Genetic Interrogation of Expression Regulation
Author: Carilli, Maria Theresa Natalina
Year: 2026
Degree: Dissertation (Ph.D.)
Advisor: Pachter, Lior S.
Committee Members: Phillips, Robert B.; Yue, Yisong; Engelhardt, Barbara E.; Pachter, Lior S.
Option: Biochemistry and Molecular Biophysics
DOI: 10.7907/qnzh-rf18
Abstract
Understanding the effects of variation in the genome on organisms' phenotypes is a central goal of biology. For the past several decades, this has been done by performing large-scale association tests to identify links between genetic variants across the genome and particular diseases or traits. As most variants are in non-coding regions of the genome and act only in specific contexts, there arose the intermediate step of associating variants with gene expression patterns in particular tissues using bulk RNA-sequencing data and, with the recent widespread adoption of single-cell RNA-sequencing, particular cell types. However, associative tests are generally restricted to variants within some sequence distance of the gene, as testing tens of millions of distal variants against tens of thousands of genes in hundreds of contexts is computationally and statistically burdensome. Moreover, associating these proximal variants to changes in average gene expression using scRNA-seq data is far from pinpointing the cellular process they may affect. To move beyond analysis of averages, recent work has advocated for a mechanistic approach to analyzing scRNA-seq by modeling the underlying biological processes of transcription, splicing, and degradation.

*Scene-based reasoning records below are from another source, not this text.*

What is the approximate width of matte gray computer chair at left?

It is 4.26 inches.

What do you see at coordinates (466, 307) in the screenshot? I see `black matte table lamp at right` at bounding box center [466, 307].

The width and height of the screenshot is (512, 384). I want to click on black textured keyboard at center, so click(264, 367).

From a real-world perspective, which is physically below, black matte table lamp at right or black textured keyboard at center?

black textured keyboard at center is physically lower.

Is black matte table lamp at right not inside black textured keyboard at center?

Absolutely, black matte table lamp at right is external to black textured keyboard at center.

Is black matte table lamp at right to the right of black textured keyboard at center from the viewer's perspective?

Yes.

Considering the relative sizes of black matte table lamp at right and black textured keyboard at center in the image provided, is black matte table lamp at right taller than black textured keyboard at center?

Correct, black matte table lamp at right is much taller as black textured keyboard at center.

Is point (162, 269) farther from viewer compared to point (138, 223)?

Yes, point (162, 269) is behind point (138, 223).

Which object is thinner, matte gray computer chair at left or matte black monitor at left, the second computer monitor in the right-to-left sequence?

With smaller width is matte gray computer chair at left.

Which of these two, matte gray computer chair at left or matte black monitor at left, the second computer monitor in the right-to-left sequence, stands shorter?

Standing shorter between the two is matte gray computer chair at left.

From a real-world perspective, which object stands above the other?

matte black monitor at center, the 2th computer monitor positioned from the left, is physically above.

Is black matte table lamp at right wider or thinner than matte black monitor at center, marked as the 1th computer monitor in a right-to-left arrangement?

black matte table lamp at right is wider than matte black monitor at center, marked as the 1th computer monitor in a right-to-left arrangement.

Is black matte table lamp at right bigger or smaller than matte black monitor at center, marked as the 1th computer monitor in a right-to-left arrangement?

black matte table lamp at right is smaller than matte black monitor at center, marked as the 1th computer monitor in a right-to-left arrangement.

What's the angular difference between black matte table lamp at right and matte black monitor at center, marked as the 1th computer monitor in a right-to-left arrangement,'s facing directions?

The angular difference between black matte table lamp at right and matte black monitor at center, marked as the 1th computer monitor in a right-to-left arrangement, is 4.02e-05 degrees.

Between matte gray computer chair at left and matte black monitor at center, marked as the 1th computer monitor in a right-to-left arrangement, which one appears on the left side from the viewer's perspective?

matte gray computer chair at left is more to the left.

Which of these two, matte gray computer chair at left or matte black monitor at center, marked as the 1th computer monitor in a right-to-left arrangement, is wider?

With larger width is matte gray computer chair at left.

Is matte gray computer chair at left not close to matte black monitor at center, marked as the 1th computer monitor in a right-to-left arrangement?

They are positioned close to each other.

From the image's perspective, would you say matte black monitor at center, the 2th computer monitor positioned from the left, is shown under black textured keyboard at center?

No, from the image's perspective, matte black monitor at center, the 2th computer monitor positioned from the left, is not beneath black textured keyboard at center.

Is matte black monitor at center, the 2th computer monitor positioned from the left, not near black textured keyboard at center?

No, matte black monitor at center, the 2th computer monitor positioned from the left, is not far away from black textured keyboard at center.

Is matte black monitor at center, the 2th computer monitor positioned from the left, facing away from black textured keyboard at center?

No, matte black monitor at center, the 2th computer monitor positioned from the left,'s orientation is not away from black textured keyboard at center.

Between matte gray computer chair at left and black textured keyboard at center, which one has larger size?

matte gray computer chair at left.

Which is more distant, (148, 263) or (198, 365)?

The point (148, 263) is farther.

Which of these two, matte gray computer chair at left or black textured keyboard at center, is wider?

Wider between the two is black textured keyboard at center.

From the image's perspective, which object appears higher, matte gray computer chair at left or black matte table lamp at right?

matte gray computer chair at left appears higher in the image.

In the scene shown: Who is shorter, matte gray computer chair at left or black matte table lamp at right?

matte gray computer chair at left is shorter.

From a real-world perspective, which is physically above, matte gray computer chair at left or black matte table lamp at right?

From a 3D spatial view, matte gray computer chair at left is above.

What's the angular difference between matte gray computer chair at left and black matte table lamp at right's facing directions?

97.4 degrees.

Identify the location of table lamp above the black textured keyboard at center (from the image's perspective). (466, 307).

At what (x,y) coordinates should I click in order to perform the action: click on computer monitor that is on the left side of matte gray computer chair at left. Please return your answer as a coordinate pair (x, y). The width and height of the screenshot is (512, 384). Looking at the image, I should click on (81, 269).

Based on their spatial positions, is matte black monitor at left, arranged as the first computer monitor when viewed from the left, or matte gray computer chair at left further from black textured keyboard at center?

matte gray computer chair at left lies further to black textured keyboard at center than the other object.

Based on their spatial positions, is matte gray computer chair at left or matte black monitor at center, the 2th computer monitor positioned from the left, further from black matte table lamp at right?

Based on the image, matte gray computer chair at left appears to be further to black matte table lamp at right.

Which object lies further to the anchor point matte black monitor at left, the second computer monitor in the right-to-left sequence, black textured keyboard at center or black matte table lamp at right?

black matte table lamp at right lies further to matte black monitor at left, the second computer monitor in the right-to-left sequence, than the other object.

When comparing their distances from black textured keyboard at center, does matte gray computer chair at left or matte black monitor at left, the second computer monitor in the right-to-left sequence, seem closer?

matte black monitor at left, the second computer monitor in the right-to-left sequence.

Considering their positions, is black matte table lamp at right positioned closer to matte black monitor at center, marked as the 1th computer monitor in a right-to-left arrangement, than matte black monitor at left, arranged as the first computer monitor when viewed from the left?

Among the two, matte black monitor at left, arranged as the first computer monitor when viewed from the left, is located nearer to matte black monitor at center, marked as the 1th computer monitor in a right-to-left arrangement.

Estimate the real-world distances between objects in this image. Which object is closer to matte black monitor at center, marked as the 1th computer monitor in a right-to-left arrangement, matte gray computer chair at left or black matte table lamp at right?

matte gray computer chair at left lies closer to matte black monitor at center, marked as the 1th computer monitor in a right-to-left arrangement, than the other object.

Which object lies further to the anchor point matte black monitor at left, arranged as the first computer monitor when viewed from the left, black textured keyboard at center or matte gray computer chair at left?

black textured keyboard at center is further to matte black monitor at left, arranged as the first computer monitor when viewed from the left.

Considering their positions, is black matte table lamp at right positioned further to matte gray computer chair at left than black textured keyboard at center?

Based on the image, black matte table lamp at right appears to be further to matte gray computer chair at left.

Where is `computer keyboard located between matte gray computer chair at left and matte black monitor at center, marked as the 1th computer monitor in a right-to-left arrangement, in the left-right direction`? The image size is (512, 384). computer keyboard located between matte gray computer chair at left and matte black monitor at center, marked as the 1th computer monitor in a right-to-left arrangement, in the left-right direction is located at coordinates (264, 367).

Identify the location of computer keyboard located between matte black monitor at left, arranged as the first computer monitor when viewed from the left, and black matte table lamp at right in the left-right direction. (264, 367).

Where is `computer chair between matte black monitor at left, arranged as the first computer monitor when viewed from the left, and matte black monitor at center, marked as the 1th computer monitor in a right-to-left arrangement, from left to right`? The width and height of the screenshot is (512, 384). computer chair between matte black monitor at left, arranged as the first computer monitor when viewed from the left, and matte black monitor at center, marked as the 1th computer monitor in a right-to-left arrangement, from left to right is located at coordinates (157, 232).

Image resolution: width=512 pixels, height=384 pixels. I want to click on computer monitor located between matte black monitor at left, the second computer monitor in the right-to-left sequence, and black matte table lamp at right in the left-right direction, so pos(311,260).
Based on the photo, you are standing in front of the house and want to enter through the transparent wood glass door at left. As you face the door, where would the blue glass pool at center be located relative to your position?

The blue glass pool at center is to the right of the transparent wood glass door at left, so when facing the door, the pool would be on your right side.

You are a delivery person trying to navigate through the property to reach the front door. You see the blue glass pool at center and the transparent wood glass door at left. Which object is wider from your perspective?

In this thesis, we first show how biophysical models are useful for identifying changes in biophysical processes not accessible at the level of mean expression. We next develop accelerated inference procedures for these models to make feasible their application at the scale required for genetic association tests. We then propose a framework for testing for the presence or absence of proximal or distal gene regulation using homozygous crosses. Finally, we couple the genetic testing framework and biophysical models to identify regulatory strategies of biophysical processes across cell types in eight tissues of eight genetically diverse mouse strains.